According to the study, in terms of financial literacy training at least 60% of the respondents had received trainings in financial literacy yet only 45% exhibited confidence in handling money matters. In addition, deeper probing into the knowledge on the modules attended indicated gaps that can be covered through conducting more such trainings observing the proposed conditions as detailed in the report.

On knowledge in business skills development the study found out that 93% of the respondents were running businesses with 63% of these keeping some form of records. On establishment of whether they had received any sort of training in managing business 42% responded in affirmative.
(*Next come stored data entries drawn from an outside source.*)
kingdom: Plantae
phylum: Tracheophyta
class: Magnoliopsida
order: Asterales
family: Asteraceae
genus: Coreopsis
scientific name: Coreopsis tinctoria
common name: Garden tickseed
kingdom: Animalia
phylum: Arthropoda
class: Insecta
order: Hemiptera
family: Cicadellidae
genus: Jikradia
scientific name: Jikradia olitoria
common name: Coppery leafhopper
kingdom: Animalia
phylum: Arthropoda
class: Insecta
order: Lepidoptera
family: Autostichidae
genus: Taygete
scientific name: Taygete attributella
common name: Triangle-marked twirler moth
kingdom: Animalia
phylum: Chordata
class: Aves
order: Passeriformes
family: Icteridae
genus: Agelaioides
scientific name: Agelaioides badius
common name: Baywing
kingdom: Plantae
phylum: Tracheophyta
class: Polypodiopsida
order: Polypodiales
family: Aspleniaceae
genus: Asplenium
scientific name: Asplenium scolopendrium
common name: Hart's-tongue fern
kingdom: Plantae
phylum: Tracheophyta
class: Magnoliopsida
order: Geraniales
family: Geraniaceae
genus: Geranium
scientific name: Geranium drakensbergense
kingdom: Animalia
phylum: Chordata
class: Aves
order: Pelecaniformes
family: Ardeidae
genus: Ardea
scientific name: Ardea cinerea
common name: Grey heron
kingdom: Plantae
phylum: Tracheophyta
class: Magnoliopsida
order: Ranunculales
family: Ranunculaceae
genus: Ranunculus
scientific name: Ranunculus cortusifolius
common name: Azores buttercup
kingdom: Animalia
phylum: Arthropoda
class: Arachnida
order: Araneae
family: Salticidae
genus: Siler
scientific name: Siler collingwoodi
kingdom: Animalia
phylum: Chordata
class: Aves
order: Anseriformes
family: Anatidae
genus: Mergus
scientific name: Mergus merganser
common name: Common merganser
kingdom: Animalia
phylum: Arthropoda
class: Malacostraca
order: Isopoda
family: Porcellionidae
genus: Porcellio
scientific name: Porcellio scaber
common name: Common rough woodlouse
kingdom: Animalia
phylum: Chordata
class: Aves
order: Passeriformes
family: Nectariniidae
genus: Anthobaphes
In the area of digital finance, the study found out that 90% of the respondents owned mobile phones. 58% of the respondents acknowledged that using the phone in saving and getting a loan makes it easier to access credit, 39% were comfortable using their phones to save and a bigger number of 60% said no to use of the phone for digital credit.

The interventions that can be observed to attract persons with disabilities to formal financial services, majorly focused on reducing barriers in terms of physical access as well as information and the use of non-discrimination approaches. Charging lower fees and special rates were also highlighted and the active mobilization of persons with disabilities for trainings.

In the area of proper channels of communication for media campaigns on financial literacy, the study found out that only 2% of the respondents owned TV sets making the radio campaigns more suitable for passing the massages on to the communities.